One such occasion was an attempt to clear up if he’d been booked or not, as a reporter (not one of the present press pack, I should point out) tried to get some sense out of him by attempting every euphemism available to him:

Reporter: Were you booked?

Emad: Huh?

Reporter: Did you receive a booking?

Emad (grinning over the reporter’s shoulder at me): No understand.

Reporter: Were you cautioned?

Emad: Eh? (I’m struggling to keep a straight face now. Emad’s pulling it off to perfection)

Reporter: Yellow card, yellow card!!! (Waves imaginary yellow at him like Angel di Maria)

Emad; I’m so sorry (walks off, giggling)

Flynn decided that Bouanane’s attributes best suited him to the role of attacking full back. With his exact opposite, the eternally reliable Phil Hardy, already ensconced in that position, Flynn might have calculated that he’d have time to work on his Frankenstein’s Monster project in the reserves, as he wasn’t likely to have to fall back on Bouanane too often. However, Hardy picked up a rare injury, and Bouanane found himself in the first team. Now the fun would truly begin.

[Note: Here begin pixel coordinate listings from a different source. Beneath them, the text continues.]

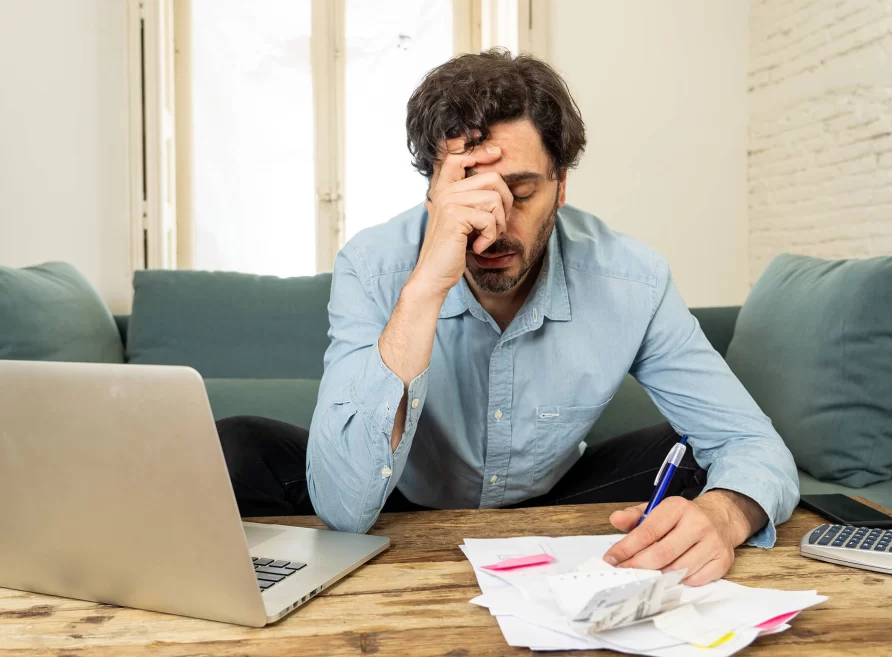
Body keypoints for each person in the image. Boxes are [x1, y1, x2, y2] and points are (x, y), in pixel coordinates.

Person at [218, 49, 799, 587]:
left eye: (520, 192)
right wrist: (425, 288)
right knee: (239, 445)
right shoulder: (373, 265)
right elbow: (343, 508)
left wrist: (724, 515)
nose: (491, 225)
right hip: (397, 499)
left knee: (697, 453)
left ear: (561, 186)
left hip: (554, 500)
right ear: (432, 194)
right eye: (468, 192)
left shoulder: (632, 279)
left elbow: (753, 443)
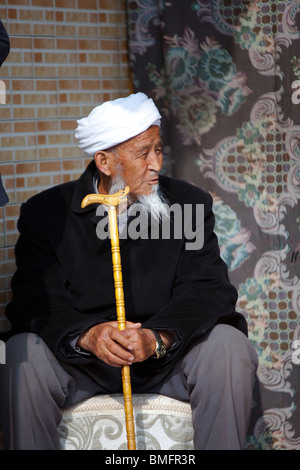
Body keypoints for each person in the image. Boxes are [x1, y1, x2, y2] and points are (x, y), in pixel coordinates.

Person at [0, 93, 258, 450]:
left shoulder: (188, 203)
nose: (156, 164)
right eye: (143, 153)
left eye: (159, 150)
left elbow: (209, 290)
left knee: (229, 346)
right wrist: (89, 337)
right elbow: (34, 304)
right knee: (19, 353)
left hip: (167, 361)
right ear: (105, 162)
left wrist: (156, 338)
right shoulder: (47, 214)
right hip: (82, 365)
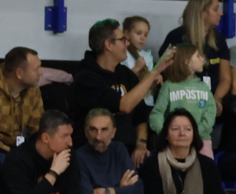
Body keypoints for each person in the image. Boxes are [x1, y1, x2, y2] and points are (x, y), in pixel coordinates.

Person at [71, 20, 169, 168]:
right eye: (122, 39)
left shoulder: (124, 74)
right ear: (108, 45)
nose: (127, 44)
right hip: (94, 153)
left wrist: (141, 143)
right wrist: (153, 73)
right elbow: (124, 106)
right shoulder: (86, 77)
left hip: (127, 151)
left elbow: (140, 114)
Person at [0, 110, 105, 194]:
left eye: (70, 135)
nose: (70, 142)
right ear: (46, 138)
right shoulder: (18, 159)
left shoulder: (68, 154)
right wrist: (53, 173)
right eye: (64, 136)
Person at [159, 0, 234, 142]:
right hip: (184, 94)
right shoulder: (176, 37)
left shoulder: (218, 39)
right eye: (216, 9)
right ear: (202, 12)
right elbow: (167, 72)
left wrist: (215, 99)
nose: (221, 13)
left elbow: (226, 78)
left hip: (213, 94)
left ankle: (225, 150)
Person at [74, 108, 148, 194]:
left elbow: (137, 192)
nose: (98, 137)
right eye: (93, 129)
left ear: (113, 132)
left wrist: (107, 192)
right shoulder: (79, 157)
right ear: (86, 132)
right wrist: (121, 193)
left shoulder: (119, 149)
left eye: (104, 130)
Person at [150, 45, 219, 159]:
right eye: (198, 56)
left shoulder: (203, 87)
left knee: (205, 168)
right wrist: (166, 134)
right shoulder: (169, 86)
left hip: (201, 140)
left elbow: (211, 112)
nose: (203, 58)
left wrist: (195, 133)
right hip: (174, 143)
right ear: (186, 61)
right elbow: (157, 113)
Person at [0, 46, 44, 164]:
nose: (41, 73)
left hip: (20, 148)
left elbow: (37, 129)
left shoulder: (33, 91)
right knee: (3, 162)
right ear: (19, 73)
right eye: (36, 69)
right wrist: (13, 153)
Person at [123, 16, 154, 87]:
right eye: (138, 33)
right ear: (127, 34)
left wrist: (155, 76)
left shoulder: (148, 56)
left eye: (145, 35)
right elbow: (121, 80)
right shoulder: (122, 54)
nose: (142, 38)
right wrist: (136, 68)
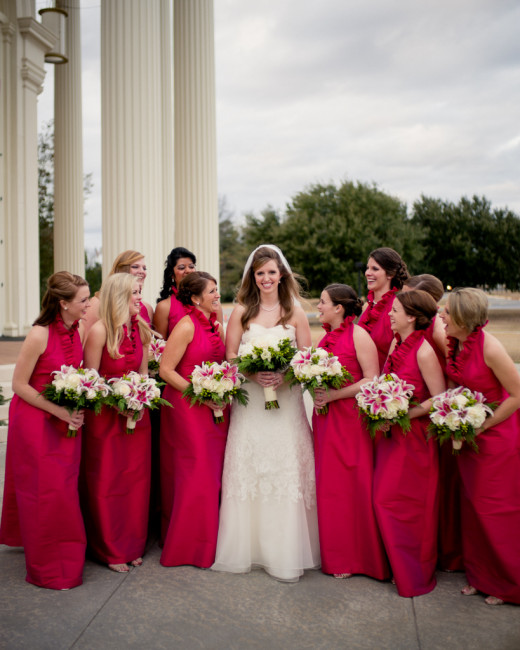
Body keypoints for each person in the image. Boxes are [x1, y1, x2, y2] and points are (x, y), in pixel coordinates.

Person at [212, 245, 320, 582]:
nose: (266, 278)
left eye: (271, 272)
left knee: (284, 464)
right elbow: (230, 356)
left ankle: (285, 551)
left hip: (285, 402)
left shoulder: (295, 313)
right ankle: (247, 548)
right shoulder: (242, 311)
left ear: (282, 274)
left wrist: (284, 375)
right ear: (252, 277)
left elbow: (306, 359)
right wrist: (252, 373)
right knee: (251, 463)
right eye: (260, 273)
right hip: (251, 402)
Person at [0, 272, 90, 589]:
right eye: (83, 300)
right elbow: (19, 385)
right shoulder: (39, 334)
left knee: (62, 491)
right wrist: (59, 411)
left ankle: (64, 550)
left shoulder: (76, 329)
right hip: (36, 421)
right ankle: (47, 566)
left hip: (64, 419)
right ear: (63, 303)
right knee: (44, 492)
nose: (88, 304)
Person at [440, 288, 520, 605]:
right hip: (469, 437)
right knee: (472, 509)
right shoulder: (455, 344)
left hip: (497, 440)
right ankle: (480, 576)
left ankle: (507, 584)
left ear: (463, 318)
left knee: (496, 512)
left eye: (447, 312)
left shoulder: (491, 347)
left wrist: (483, 425)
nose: (442, 317)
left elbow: (516, 396)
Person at [312, 284, 389, 581]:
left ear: (339, 308)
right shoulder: (327, 337)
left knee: (353, 485)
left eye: (322, 302)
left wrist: (333, 395)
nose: (318, 307)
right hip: (326, 421)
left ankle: (361, 558)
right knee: (331, 487)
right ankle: (337, 554)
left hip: (350, 421)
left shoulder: (359, 336)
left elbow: (372, 379)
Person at [373, 289, 445, 597]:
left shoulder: (425, 351)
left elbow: (440, 399)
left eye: (396, 310)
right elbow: (386, 381)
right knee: (383, 499)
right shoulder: (395, 343)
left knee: (408, 506)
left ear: (412, 317)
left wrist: (405, 412)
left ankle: (414, 573)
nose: (390, 314)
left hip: (415, 439)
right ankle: (396, 565)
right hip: (391, 435)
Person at [81, 273, 152, 573]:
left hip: (136, 418)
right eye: (134, 293)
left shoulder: (143, 331)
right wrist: (117, 401)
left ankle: (132, 545)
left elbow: (145, 374)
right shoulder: (99, 332)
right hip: (105, 421)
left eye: (139, 292)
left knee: (135, 483)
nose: (140, 298)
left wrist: (139, 399)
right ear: (119, 297)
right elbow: (90, 381)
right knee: (108, 483)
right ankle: (109, 549)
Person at [159, 272, 228, 567]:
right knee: (196, 474)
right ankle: (189, 547)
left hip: (215, 408)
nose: (217, 295)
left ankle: (209, 542)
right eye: (212, 291)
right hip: (188, 408)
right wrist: (198, 393)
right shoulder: (185, 326)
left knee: (212, 475)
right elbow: (166, 370)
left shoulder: (215, 326)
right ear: (196, 298)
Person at [403, 274, 462, 572]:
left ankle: (445, 551)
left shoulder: (438, 329)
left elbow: (454, 365)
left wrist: (449, 406)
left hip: (439, 407)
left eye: (408, 295)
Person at [358, 247, 409, 371]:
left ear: (390, 274)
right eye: (367, 268)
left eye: (375, 269)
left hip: (384, 382)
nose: (367, 273)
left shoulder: (397, 308)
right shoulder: (367, 307)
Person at [83, 250, 153, 334]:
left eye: (144, 268)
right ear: (122, 270)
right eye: (135, 267)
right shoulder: (98, 303)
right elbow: (87, 339)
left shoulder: (147, 308)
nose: (142, 271)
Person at [153, 247, 197, 339]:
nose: (188, 270)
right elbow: (160, 348)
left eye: (191, 266)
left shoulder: (209, 301)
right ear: (172, 275)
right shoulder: (164, 307)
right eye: (182, 268)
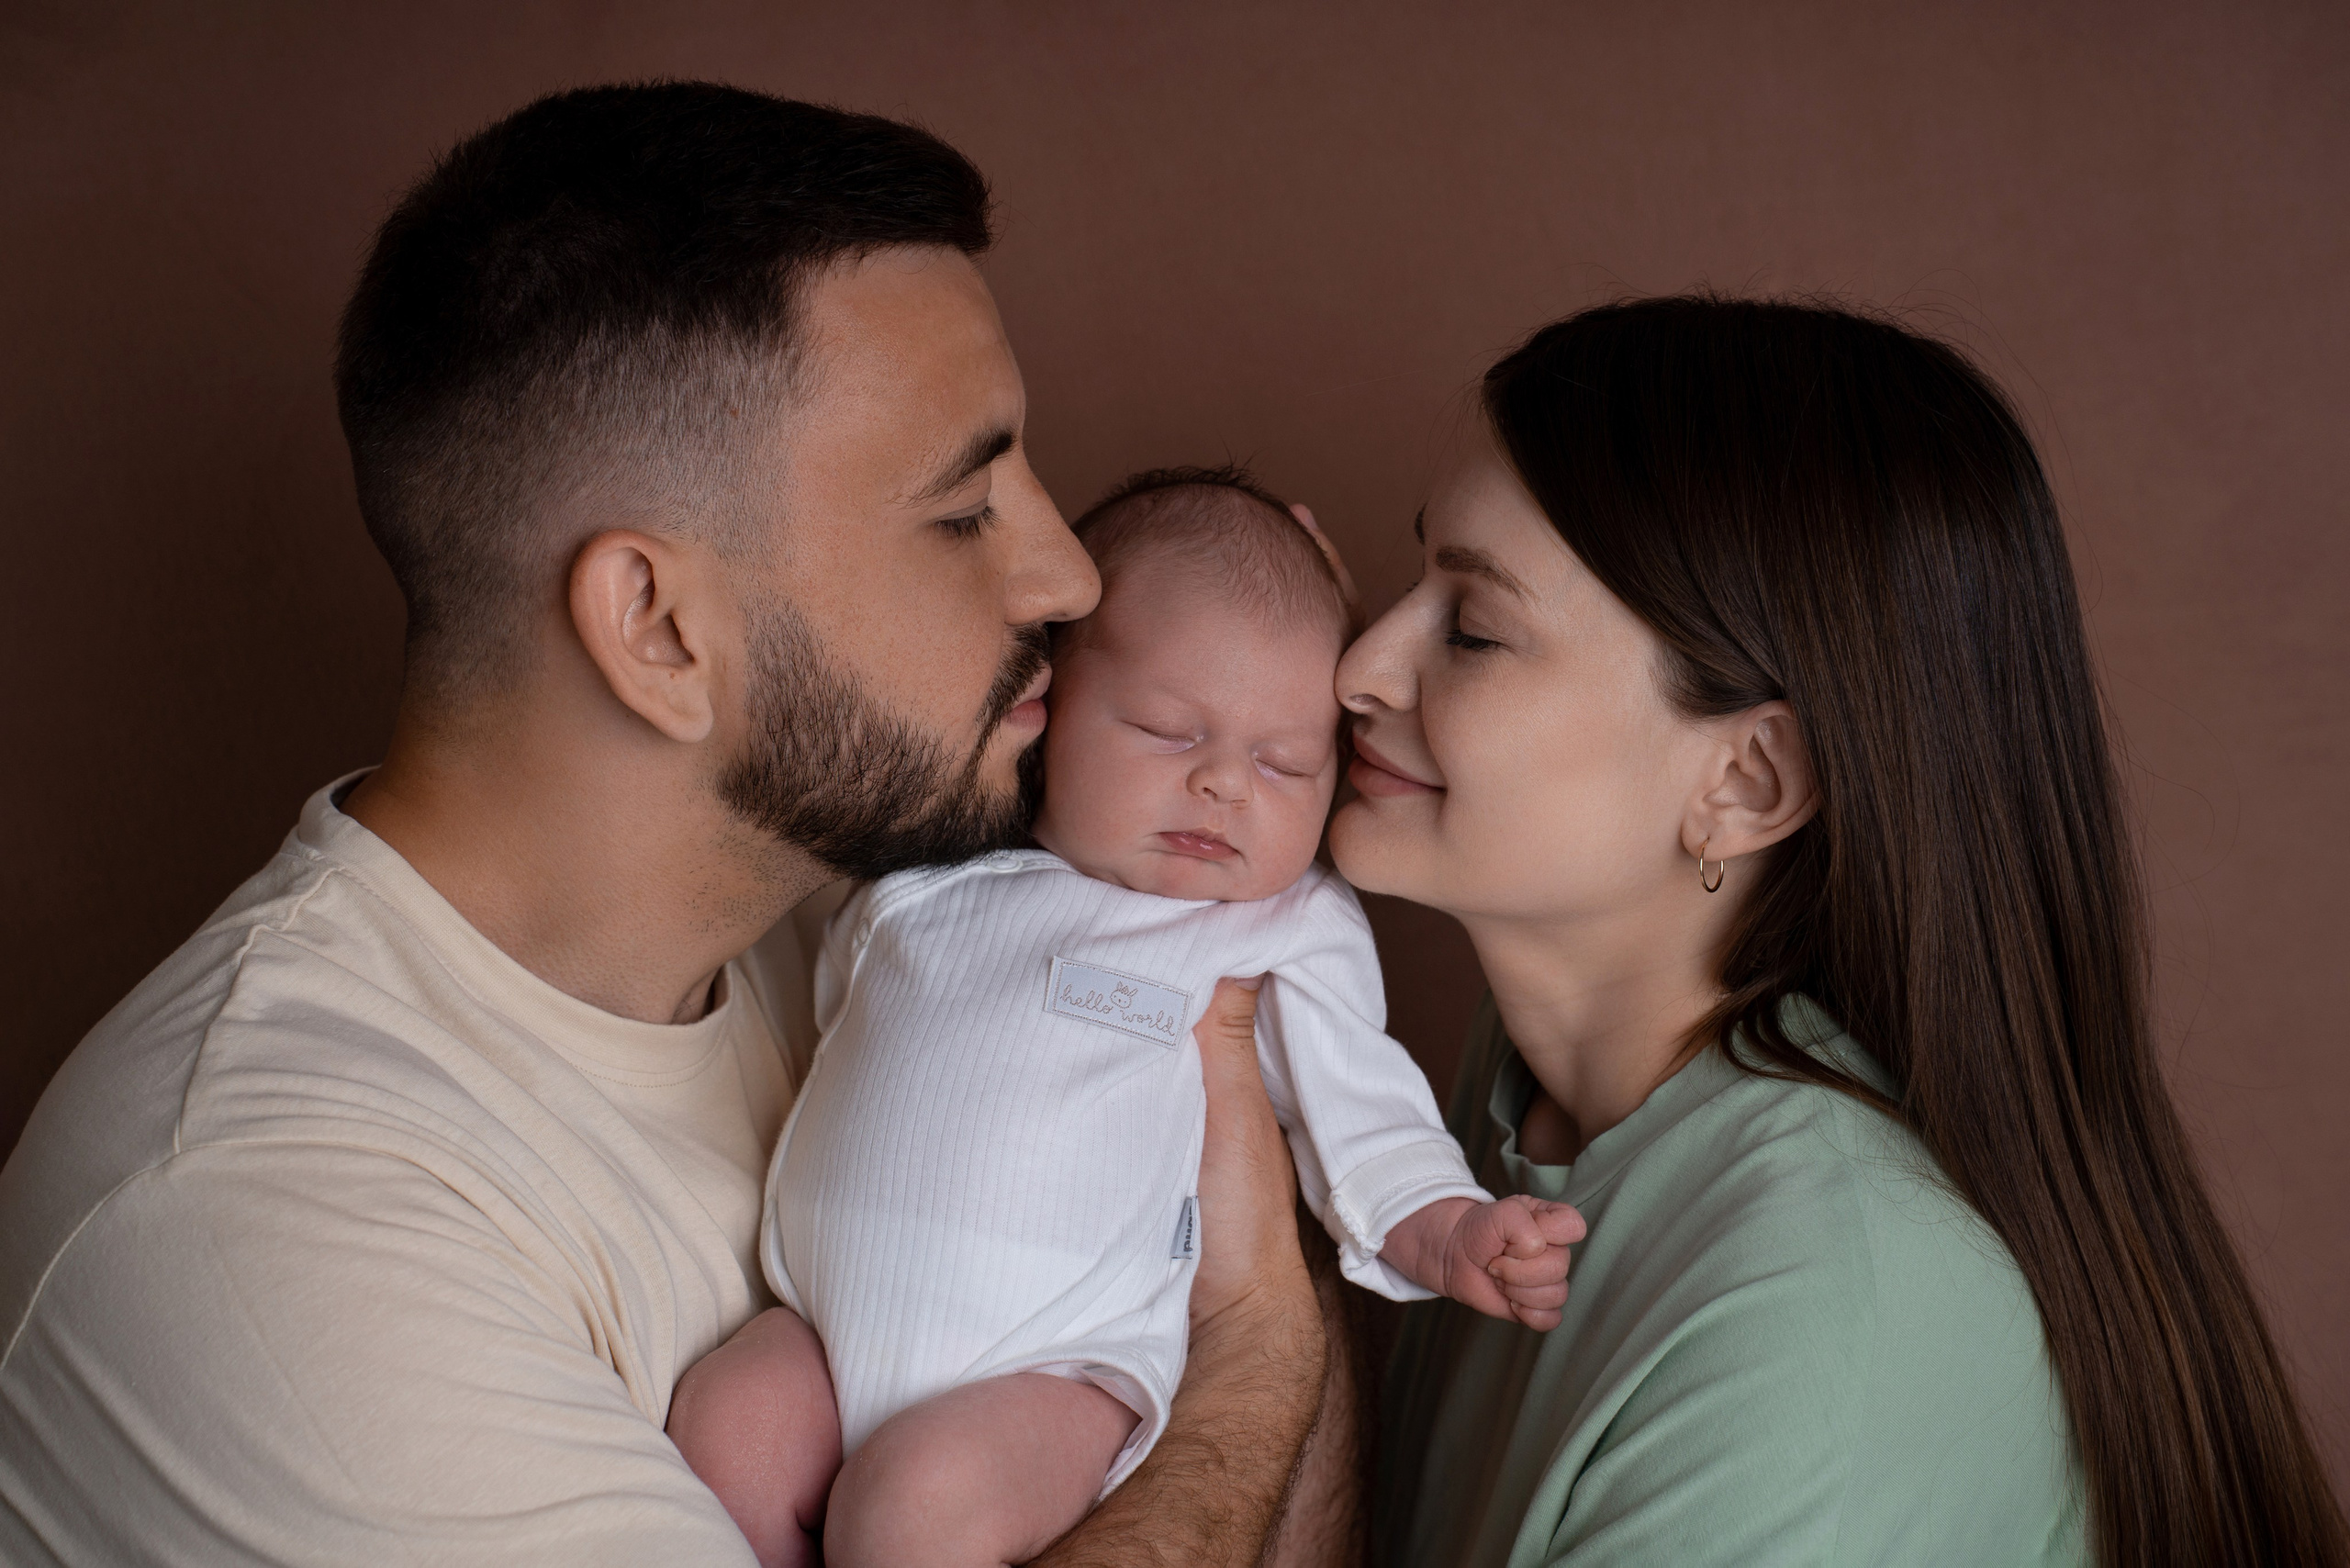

You had to be there to experience the thrill in the crowd when Bouanane set off on one of his trademark charges up the pitch. Wiser eyes in the crowd would also be aware of the concern emanating from the rest of the back four, abandoned and pining for Hardy, a man who forward forays were carefully rationed and only undertaken after a full risk assessment had ascertained that there was no danger of a harmful counter attack.

Still, Emad’s bursts up the pitch were memorable. They never actually led to anything, but they were memorable. A run at Swindon encapsulated the man. He picked the ball up forty yards out on the left and, naturally, headed at full pelt straight towards the heavily congested heart of the home team’s defence.

Seconds later, after some high speed slaloming which defied belief, he’d somehow weaved his way through the Swindon backline like Archie Gemmill on acid (kids, ask your History teacher.)

The terrified keeper, left totally exposed, ventured timidly off his line, but the speed with which Bouanane had burst through left him out of position, with no time to narrow the angle: Bouanane had virtually the whole goal to aim at. And he leaned back and slammed it over the stand. Of course.

He never actually scored for Wrexham, his promise outweighing his concrete achievements. In the end the harsh reality of his defensive naïveté caught up with him. Etched into my mind is an image from Boundary Park. Oldham were in the process of destroying us 5-1 – it was the match where Carlo Corazzin scored four and missed a penalty – and centre backs Brian Carey and Mark McGregor were, on the face of it, having a nightmare. Except the problem wasn’t actually them: Bouanane was playing at left-back. Sort of. In reality he was indulging in a freeform interpretation of the left back role which entailed following the ball around the left flank until he got bored, like a cat chasing a ball of wool.

But back to that image that has fixed itself into my mind’s eye. Oldham have just scored. McGregor has been pulled horribly out of position and been exposed, and as the Athletic players wheel around in celebration, the Wrexham centre back is screaming his fury at his left back. The target of his ire is standing miles away, hands on hips on the half way line, looking nonplussed as if the whole mess in his side’s penalty area is none of his business. He never played for us again. Which is a shame. I think.